# stihl working :)



## headsmess

howdy do, im fairly new.

ive been through a few saws, and ive done plenty of tuned pipes 

i havent ever combined the two together! most of my pipes have been centered around motorised pushies, couple of custom jobs for track bikes, and the odd pocket rocket.

results are always amazing. and ive always been contemplating doing it to a saw... thats still an actual saw 

so. what saw? well, i only have to cut firewood and the odd prune. i got an ozito POS tree climber thing and a stihl 170.

the exhaust port on the ozito is just a dead end. leaving that one alone.

now the 170. its only a lil baby saw! but, having done my research... the 180 cylinder piston fits. few more cc, and much more suited to a pipe. cheap enough to make grenades 

so. im yet to time it but im told its running something ridiculous like 96/126 in/ex! bring it up around 116/156 and see what happens.

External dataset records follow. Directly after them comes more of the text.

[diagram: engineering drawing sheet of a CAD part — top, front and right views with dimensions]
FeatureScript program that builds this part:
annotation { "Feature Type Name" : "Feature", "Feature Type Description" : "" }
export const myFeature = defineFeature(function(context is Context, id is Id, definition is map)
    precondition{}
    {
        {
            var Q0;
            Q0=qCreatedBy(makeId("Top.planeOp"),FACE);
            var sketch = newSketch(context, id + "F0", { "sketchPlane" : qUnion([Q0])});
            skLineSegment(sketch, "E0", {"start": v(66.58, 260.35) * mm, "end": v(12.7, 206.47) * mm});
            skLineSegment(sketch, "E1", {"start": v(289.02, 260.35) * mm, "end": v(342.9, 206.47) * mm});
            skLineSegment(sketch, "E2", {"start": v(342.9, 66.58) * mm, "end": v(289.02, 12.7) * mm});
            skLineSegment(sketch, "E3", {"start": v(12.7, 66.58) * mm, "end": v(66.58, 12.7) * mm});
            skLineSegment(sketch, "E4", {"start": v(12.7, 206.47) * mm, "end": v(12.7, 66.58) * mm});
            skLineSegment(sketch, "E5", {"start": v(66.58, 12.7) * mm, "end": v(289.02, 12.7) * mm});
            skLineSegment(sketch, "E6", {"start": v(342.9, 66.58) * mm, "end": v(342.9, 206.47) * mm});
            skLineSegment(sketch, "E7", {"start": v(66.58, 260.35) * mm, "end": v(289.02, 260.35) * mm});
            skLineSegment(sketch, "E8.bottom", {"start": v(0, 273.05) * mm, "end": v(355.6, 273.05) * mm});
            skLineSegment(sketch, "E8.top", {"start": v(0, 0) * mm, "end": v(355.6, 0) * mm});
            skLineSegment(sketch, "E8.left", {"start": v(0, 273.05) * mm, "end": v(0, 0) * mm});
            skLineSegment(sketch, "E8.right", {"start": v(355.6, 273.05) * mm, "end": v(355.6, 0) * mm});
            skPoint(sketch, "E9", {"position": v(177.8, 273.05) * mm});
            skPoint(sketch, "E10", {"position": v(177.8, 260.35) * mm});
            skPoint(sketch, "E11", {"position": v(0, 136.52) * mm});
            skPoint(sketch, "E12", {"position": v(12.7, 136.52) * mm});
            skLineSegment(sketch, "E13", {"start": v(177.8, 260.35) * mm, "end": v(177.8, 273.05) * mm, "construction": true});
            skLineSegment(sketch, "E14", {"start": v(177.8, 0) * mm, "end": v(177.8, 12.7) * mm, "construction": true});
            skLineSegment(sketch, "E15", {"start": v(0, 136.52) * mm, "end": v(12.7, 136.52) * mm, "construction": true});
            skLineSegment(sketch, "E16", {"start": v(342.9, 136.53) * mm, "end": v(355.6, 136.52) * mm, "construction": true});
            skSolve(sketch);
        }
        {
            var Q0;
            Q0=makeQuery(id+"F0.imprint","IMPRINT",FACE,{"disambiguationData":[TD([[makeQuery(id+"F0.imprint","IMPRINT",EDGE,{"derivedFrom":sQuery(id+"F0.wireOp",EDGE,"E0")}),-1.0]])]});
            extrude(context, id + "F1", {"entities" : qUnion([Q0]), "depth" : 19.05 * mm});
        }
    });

exhaust port isnt a nice shape for piping dimension wise, it opens up too much, so thatll need some sort of wedge or filler, but its straight out and has space for a header pipe!

used to have a splined clutch off something, no idea if it woulda fitted. would be nice to chuck another tooth or two on there!

so, im pretty right on the pipe and the engine side of things, what i need is some handy tips on other aspects...

like, whats up wth the oiler? is it just a ms170 trait that the oiler is erratic and has no adjustment? 

the bars rooted, so i did a swap with the ozito bar and chain, that runs oregon. wider kerf but was cutting through hardwood like butter. never had the stock stihl pico chain run like that.

but ill have more grunt. so i wouldnt mind running a bigger bar.

so, clutch, bars and chains...what do people suggest?

as i havent even started , i aint got pics. i got a few pics of pipes ive made though 


somewhere...


View attachment 306104


curly one 


View attachment 306106
View attachment 306107
View attachment 306108


and theres ones i sell...


anyway. until i do something to my stihl, theres nothing more to say


----------



## jesicoiper

Ohh really good, i saw the attachment, this might have taken much efforts for you to make this


----------